Mr. Pogam acknowledges that Mr. Weinstein probably did not know of the Cannes submission. But the disputes, he said, actually reflected deeper differences in American and European points of view toward film.

“You are Hollywood, you are the dreamers, this is why we love you,” Mr. Pogam said. “We are sometimes said to be arrogant, and serious, though I don’t think we are,” he added.

While Mr. Weinstein rumbled last month about abandoning the film over what he saw as a breach of contractual obligations, Gaumont and other European distributors proceeded with plans to open the movie abroad on the heels of Cannes.

Mr. Weinstein isn’t the only one who has raised objections over the film. Monaco’s ruling Grimaldi family has publicly criticized “Grace of Monaco” as a “farce.”

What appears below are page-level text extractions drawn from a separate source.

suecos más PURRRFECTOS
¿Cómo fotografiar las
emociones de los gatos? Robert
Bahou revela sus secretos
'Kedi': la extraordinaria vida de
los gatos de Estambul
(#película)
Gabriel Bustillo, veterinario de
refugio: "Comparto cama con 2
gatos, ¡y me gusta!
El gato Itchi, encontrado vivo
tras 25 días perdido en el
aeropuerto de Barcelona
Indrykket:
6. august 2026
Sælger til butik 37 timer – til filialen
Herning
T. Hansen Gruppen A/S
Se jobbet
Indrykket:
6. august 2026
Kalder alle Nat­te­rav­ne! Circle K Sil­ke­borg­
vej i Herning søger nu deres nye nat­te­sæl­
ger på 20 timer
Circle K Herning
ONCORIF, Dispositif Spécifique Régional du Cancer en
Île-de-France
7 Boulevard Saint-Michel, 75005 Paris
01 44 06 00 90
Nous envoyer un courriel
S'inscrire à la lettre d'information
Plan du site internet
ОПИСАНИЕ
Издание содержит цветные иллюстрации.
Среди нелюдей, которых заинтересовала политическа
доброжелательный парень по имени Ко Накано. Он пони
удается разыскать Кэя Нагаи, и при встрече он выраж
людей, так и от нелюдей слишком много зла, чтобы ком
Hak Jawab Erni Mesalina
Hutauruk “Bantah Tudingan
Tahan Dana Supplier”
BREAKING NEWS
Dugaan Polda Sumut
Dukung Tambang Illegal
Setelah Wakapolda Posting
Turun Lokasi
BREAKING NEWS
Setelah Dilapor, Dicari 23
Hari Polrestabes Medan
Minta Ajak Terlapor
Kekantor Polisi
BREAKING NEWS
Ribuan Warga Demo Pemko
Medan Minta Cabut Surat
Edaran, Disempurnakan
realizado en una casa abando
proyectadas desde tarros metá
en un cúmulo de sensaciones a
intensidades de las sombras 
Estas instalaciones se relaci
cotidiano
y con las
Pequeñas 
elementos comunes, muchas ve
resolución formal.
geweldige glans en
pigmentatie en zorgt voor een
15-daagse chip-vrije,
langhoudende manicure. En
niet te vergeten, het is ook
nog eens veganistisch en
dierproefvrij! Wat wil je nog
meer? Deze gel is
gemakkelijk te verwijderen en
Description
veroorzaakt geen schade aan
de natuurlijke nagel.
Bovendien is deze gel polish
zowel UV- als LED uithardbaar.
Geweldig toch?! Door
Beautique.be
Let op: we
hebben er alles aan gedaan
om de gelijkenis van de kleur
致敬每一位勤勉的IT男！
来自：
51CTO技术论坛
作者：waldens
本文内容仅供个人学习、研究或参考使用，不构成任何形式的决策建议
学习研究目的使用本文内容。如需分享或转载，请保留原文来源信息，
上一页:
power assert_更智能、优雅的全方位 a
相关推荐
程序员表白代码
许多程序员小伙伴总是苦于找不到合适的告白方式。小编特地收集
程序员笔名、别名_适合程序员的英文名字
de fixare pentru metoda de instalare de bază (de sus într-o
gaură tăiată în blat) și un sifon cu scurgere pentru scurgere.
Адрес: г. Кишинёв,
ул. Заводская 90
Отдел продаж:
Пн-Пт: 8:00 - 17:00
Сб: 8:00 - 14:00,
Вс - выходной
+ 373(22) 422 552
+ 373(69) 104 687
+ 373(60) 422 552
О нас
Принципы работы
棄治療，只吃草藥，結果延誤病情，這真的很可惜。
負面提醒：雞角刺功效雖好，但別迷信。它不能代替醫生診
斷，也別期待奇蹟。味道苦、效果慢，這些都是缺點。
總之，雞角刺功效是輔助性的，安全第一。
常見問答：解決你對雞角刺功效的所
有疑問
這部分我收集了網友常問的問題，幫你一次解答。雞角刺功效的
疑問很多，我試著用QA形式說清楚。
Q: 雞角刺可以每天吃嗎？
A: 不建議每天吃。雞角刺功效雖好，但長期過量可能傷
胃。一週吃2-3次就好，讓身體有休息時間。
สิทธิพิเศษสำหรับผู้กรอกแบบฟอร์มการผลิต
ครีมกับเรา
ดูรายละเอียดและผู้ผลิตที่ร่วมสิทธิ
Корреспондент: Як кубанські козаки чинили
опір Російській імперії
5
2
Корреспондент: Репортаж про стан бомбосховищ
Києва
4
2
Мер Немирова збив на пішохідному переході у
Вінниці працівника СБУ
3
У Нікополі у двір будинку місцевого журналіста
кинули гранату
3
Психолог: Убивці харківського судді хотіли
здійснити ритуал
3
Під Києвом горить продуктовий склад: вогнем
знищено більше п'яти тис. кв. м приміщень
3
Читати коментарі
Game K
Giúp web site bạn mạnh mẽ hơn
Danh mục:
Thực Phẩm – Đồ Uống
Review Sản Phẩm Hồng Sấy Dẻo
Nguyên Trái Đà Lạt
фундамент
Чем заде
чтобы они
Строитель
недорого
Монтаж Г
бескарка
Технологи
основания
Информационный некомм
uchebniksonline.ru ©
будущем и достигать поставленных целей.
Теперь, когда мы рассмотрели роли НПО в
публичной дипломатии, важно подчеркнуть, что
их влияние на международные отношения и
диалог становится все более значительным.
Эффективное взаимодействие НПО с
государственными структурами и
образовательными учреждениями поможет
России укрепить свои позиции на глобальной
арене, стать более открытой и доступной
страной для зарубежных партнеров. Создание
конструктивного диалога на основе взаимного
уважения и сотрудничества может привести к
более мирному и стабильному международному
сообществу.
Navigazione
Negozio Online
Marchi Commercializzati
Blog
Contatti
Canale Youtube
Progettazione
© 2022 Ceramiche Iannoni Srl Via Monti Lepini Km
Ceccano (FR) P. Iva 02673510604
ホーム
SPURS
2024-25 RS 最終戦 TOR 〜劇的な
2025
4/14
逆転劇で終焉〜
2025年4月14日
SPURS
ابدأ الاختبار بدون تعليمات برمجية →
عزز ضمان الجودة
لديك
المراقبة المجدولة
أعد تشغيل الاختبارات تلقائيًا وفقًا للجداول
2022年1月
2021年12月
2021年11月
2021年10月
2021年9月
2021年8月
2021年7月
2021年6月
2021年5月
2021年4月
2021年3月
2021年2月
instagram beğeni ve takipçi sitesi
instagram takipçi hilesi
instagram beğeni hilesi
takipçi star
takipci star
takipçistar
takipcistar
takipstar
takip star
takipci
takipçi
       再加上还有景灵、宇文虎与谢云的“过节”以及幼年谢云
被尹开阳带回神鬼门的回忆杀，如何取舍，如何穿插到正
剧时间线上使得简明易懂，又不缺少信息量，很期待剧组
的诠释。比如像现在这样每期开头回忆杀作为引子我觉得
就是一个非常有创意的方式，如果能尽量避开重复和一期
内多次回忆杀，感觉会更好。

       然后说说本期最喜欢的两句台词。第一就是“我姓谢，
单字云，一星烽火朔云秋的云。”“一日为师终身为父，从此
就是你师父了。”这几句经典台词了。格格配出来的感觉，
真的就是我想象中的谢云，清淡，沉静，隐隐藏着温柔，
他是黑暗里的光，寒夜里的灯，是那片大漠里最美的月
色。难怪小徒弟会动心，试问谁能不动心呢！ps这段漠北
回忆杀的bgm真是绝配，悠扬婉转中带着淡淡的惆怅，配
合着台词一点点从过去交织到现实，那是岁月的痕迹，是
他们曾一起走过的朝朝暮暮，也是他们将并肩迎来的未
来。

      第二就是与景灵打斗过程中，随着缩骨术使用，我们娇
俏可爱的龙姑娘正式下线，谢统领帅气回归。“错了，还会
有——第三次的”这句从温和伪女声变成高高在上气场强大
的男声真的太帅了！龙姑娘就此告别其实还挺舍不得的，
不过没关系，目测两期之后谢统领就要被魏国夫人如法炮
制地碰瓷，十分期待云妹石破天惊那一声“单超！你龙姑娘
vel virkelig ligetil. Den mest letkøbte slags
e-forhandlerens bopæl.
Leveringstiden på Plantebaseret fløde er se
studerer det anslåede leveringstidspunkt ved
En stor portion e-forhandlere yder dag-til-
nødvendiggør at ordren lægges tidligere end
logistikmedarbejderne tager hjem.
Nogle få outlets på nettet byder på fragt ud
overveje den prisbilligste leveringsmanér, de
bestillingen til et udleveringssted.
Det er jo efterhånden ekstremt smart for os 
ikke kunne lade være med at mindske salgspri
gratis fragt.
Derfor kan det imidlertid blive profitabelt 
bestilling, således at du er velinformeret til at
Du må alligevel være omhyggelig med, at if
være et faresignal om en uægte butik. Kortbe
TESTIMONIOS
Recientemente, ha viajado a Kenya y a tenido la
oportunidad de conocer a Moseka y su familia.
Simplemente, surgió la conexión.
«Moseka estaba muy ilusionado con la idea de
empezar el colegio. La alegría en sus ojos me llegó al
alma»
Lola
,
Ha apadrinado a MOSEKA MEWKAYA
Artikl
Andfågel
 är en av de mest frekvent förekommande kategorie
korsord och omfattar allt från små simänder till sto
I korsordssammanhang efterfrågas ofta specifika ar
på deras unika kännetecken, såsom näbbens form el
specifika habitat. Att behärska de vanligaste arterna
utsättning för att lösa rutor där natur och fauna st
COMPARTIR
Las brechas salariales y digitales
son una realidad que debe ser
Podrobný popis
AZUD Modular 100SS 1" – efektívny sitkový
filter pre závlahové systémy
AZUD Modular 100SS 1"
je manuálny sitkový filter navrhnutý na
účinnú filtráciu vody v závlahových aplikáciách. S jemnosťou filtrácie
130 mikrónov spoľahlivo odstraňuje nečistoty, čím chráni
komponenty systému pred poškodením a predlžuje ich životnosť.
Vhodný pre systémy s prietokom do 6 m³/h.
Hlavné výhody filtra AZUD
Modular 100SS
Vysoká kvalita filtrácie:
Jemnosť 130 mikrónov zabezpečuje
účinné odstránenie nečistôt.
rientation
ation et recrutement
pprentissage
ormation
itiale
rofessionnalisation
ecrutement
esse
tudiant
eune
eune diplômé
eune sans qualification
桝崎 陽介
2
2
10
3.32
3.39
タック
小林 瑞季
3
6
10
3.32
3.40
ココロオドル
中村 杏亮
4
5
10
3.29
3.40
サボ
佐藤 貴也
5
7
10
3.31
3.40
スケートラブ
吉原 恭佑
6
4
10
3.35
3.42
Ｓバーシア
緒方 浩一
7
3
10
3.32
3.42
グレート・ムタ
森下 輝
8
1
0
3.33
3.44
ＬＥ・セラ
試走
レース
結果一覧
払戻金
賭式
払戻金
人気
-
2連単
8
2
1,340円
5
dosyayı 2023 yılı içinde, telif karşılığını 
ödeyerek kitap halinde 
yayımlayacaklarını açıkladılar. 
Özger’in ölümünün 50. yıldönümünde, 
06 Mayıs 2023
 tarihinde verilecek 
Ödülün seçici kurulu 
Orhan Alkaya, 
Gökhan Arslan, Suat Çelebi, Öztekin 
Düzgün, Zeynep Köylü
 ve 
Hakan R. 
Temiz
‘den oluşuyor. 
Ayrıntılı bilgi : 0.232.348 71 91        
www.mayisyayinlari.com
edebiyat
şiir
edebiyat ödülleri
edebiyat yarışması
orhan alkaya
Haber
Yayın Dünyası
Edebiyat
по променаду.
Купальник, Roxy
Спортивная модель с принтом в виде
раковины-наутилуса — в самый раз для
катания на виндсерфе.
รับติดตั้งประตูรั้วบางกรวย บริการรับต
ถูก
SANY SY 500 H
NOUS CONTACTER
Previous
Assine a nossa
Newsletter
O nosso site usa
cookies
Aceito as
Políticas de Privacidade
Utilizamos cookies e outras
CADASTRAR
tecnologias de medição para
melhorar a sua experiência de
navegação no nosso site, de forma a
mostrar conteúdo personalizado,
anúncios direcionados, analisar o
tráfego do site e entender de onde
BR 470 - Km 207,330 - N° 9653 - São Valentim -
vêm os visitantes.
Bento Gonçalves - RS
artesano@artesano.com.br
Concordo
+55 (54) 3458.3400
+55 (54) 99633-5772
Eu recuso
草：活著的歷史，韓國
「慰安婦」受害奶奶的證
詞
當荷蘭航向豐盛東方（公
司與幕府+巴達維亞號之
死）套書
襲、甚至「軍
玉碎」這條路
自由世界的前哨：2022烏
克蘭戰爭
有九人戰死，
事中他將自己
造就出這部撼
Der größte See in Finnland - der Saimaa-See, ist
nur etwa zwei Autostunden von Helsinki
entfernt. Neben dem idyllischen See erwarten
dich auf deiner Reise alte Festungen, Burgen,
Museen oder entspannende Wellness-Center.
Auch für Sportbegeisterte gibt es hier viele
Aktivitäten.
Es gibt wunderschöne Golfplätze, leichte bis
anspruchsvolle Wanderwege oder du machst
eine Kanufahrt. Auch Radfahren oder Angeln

Citing the script and trailer, the Grimaldis, in an unusually blunt statement, said: “The princely family does not in any way wish to be associated with this film which reflects no reality and regrets that its history has been misappropriated for purely commercial purposes.”

Speaking last week, Mr. Pogam said he had been entirely willing to screen “Grace of Monaco” for the son and daughters of Princess Grace, who died following a car crash in 1982 (while Prince Rainier died 23 years later). “We’ve always been trying to show it,” he said, though no family screening was ever set.

While the princely heirs now appear unlikely to soften their stance, Mr. Weinstein last week put aside at least some of his objections. That happened mostly, said the people briefed on his plans, out of regard for the powerful Creative Artists Agency, which brokered the rights agreements, and for Ms. Kidman, with whom the Weinstein company is involved via its recently released “The Railway Man,” and a forthcoming film, “Paddington.”

But there has also been discussion of a sharp reduction in the $5 million Weinstein had initially agreed to pay for rights to “Grace of Monaco.” For roughly half that amount, the company is now likely to release Mr. Dahan’s film — which, executives say, incorporates some of Mr. Weinstein’s earlier editorial suggestions — probably in August or September. How widely the film will be shown, and whether it has the sizzle of an awards-worthy release, however, will depend, in part, on its reception at Cannes.

Was the movie damaged by the tiff, which triggered a flurry of reports, including an extensive account in The Los Angeles Times?

“Not a bit, not a bit,” said David Glasser, Weinstein’s president, who responded in Mr. Weinstein’s behalf to some questions about the film. After all, controversy of one sort or another has simply brought more attention to many Weinstein films, including “Lee Daniels’ The Butler,” which took in $117 million at the United States box office last year, after a sharp dispute between Weinstein and Warner Bros. over rights to its title.

Most of the bumps will be smoothed over at Cannes.

Gaumont, said Mr. Le Pogam, is planning a Wednesday night bash — designed to match the mood and stylings of the 1960s — near the Croisette.

Ms. Kidman and Mr. Roth are both expected. Ms. Kidman, who is flying in from Australia, where she has been working on a thriller called “Strangerland,” is expected to stick around for several days, doing interviews and getting her film back on track.

Mr. Weinstein and associates will also join the party.

“We’ll be there in full support,” Mr. Glasser said. “A good film is a good film.”

And if the Grimaldis care to drop down from Monaco, which is, after all, just up the coast, would they still be welcome?

“Of course,” Mr. Le Pogam said. “Of course!”